As a universal class, the working class is certainly justified in
lending support to other sections of the working class. However, what if that
section of the working class finds it useful to put up for the time
being with a non-democratic state? Is that not their business? No, for
any lack of development they suffer as a result of their political
preferences limits the real potentials we all look upon for our
development. Their foolishness is indeed our business. So they must be
offered our advice and help, but any grounds for one brother to
constrain another must surely be very unusual. 

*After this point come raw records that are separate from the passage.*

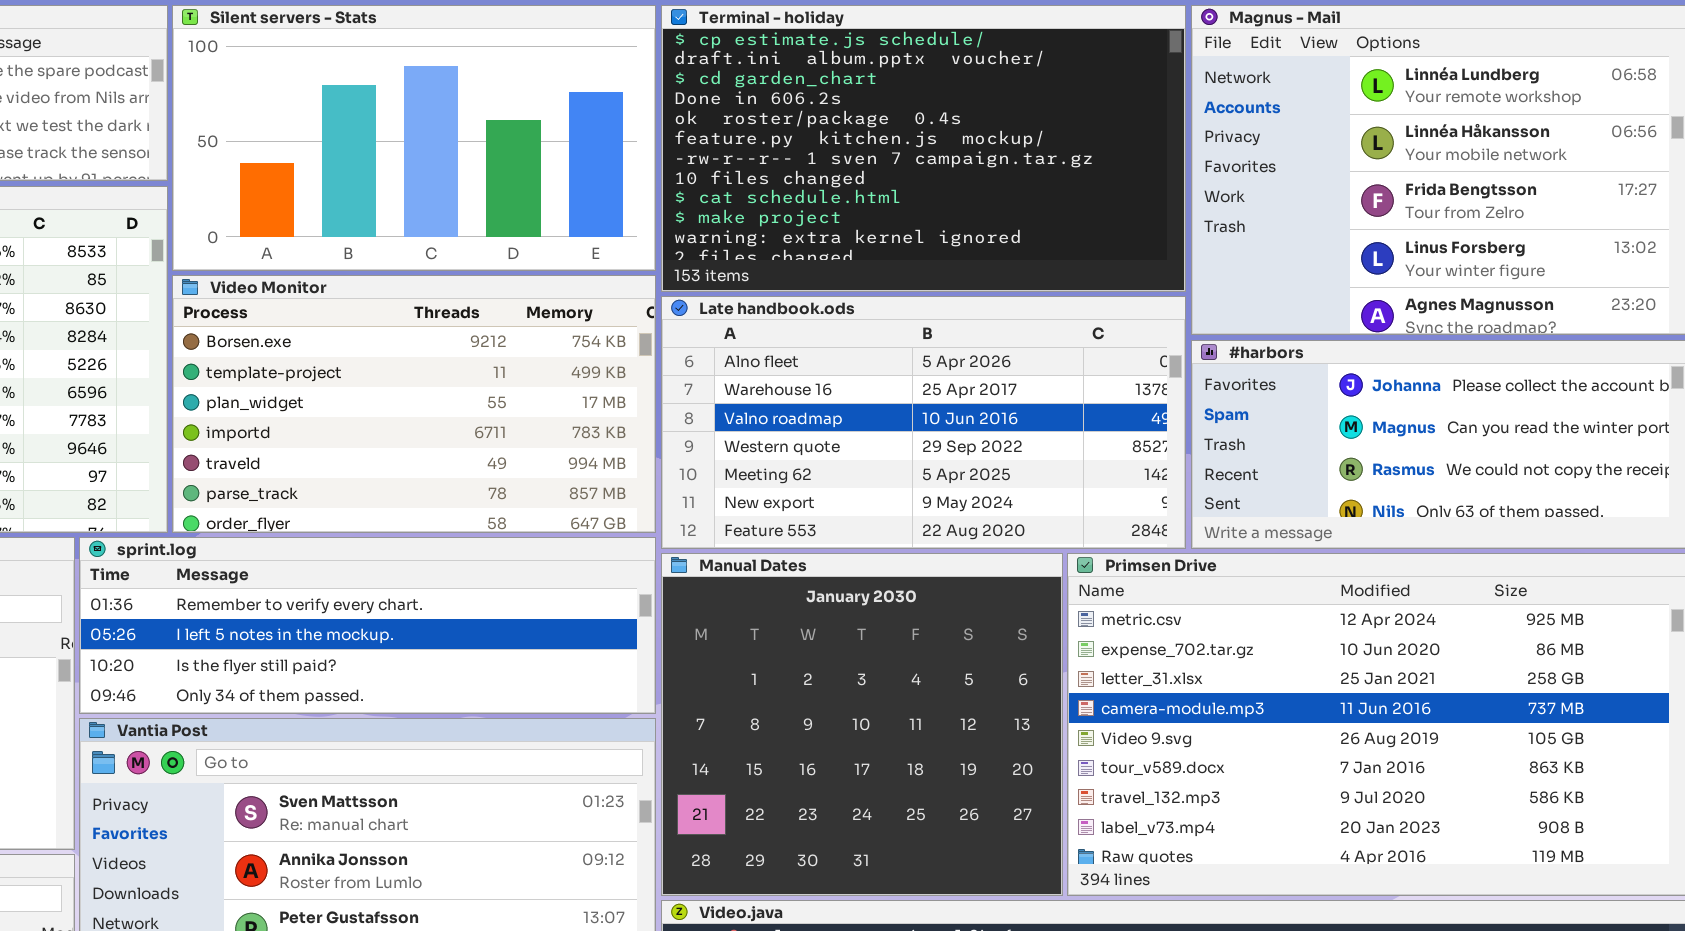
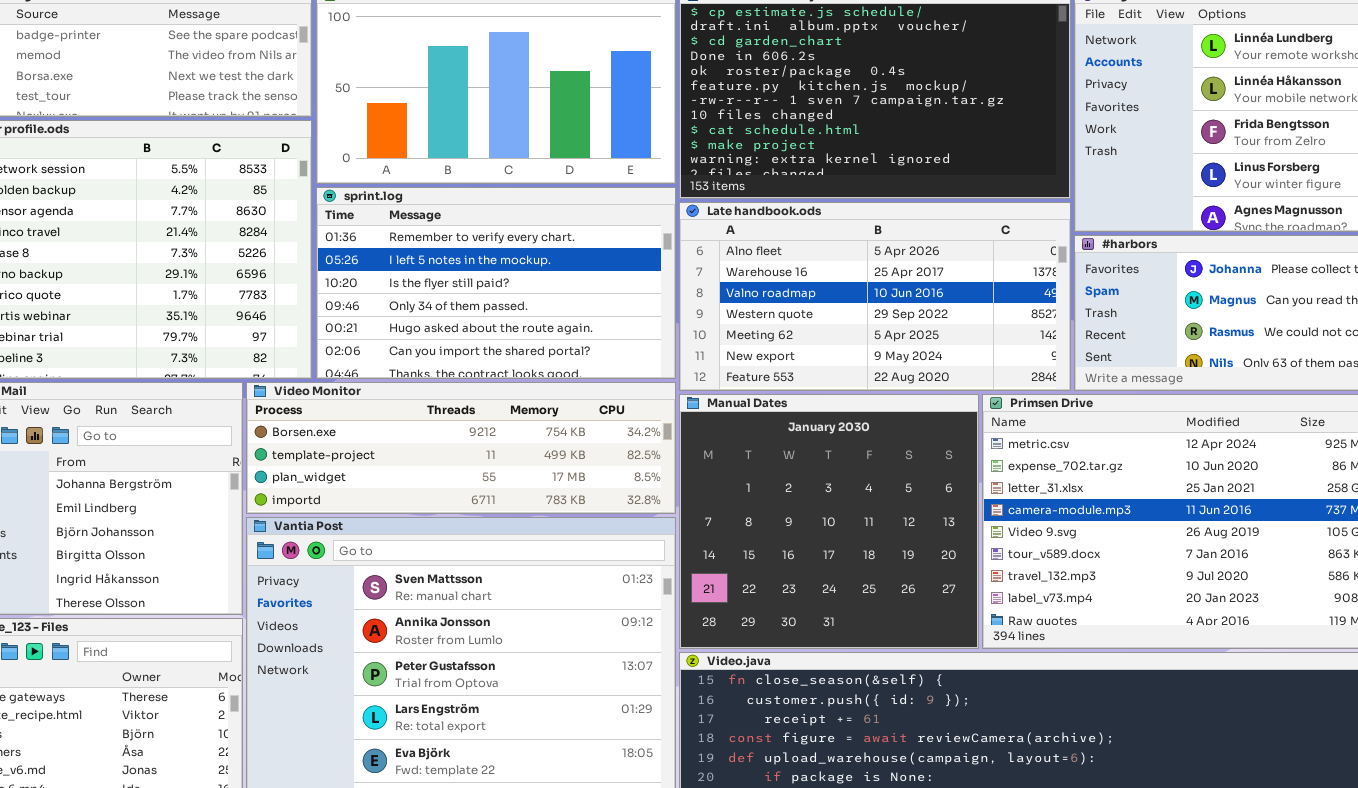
Video Monitor: [172,275,656,533] -> [246,382,676,514], moved, resized
sprint.log: [79,537,656,714] -> [316,187,676,379], moved, resized

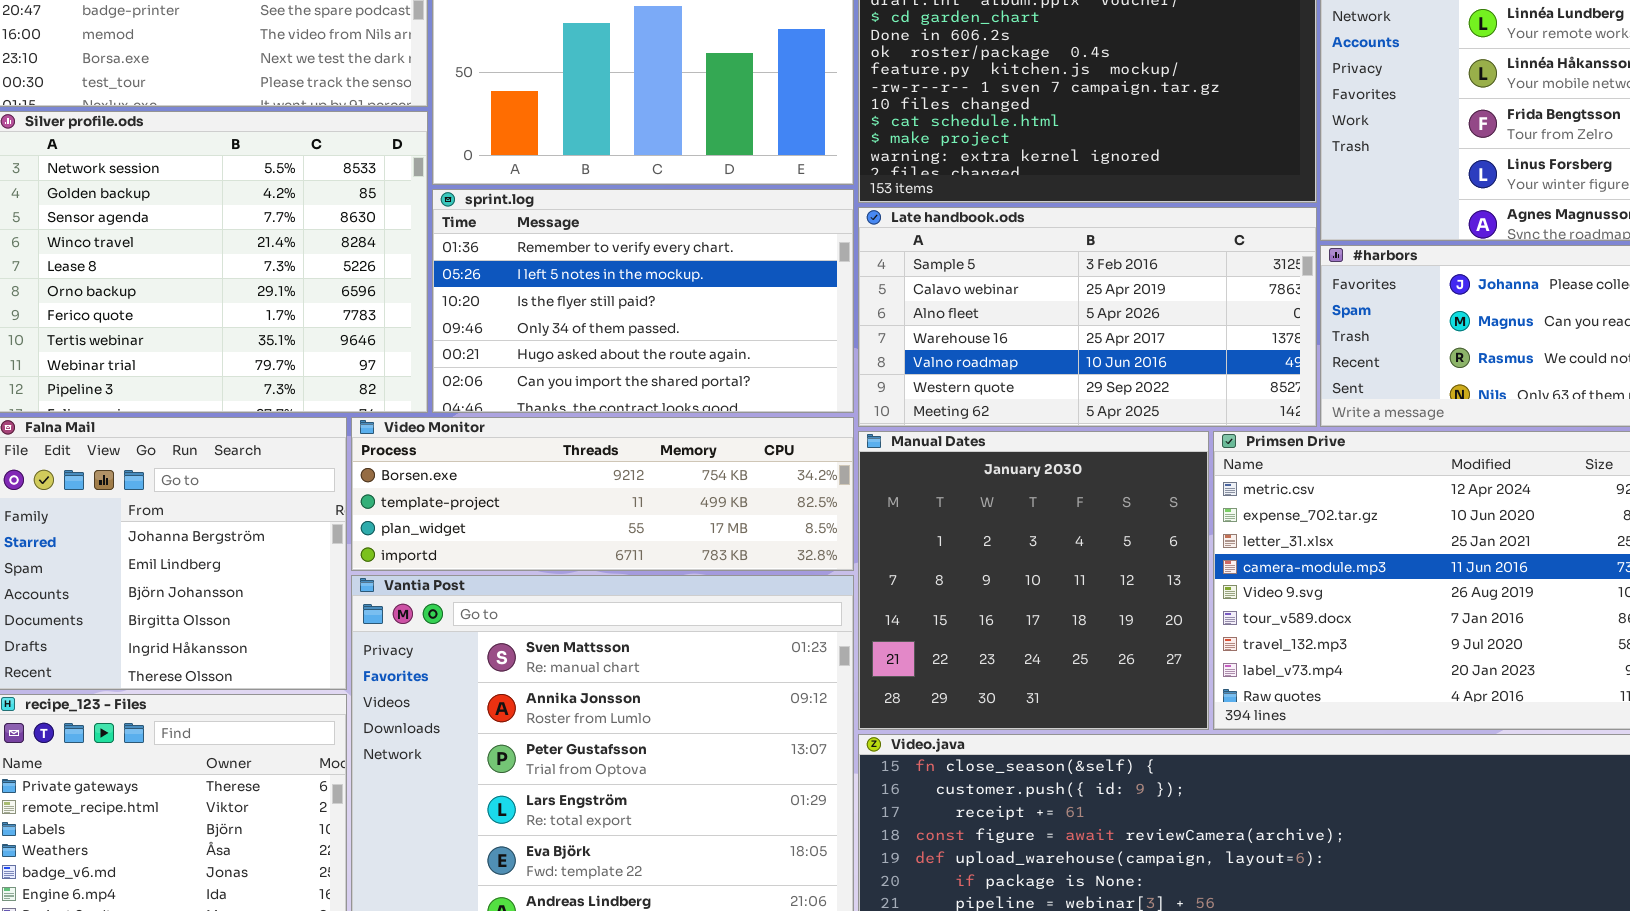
Late handbook.ods: [679,202,1071,391] -> [858,207,1317,427], scrolled up 2 rows

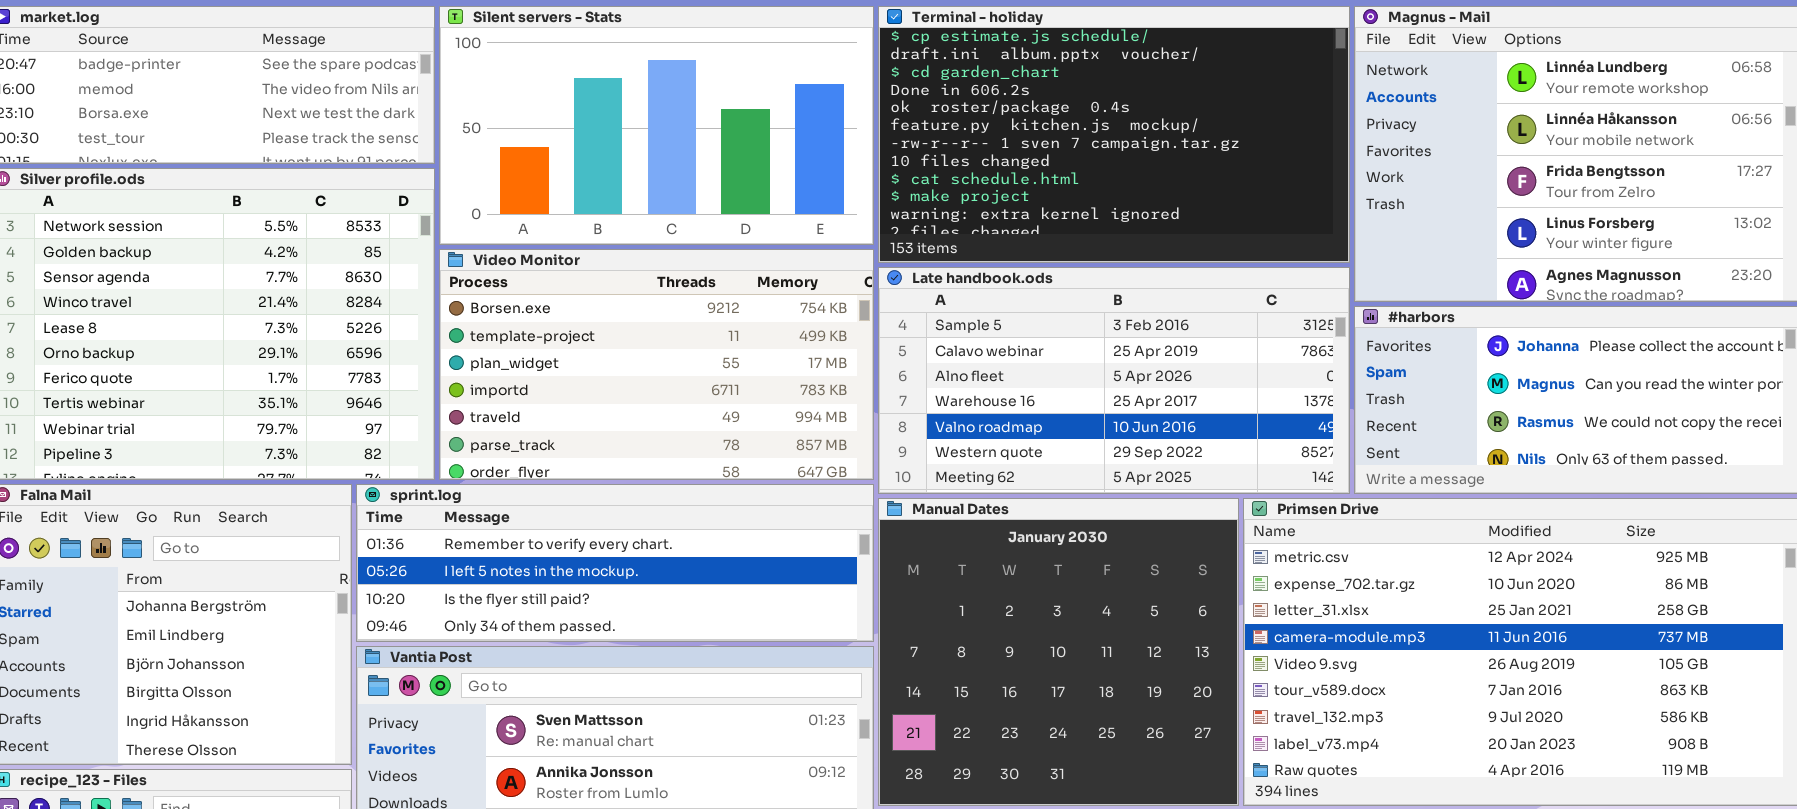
sprint.log: [432,189,854,413] -> [356,484,874,642], moved, resized
Video Monitor: [351,417,854,571] -> [439,249,874,480], moved, resized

There are all kinds of practical reasons why a section of the working
class might tolerate a non-democratic state. Conditions might not be
ripe for a move toward democracy. For example, revolutionary war is
hardly a time to introduce Robert's Rules of Order. Revolutionary
victory elsewhere offers far greater potentials for my own development
than the limited development of the working class possible under a
bourgeois-democratic regime.  

Incidentally, the terms democracy and state are almost contradictory,
for there can be no real democracy in a society with class
contradictions. So the issue raised is somewhat artificial. We are
dealing today for the most part with societies that are democratic
only to the extent it serves capitalism. We reserve substantial
support only for "real" or "economic" democracy rather than for
"parliamentary cretinism".

What the OP is saying here is that an abstract principle of policy
(support for even bourgeois democracy) is more important than an
assessment of an actual situation, but that in effect was what he
criticized initially. The litmus test should be the development of
real potentials by the working class in some other state, not whether
that state to which they are subject happens to be bourgeois
democratic. Doing so substitutes form for substance.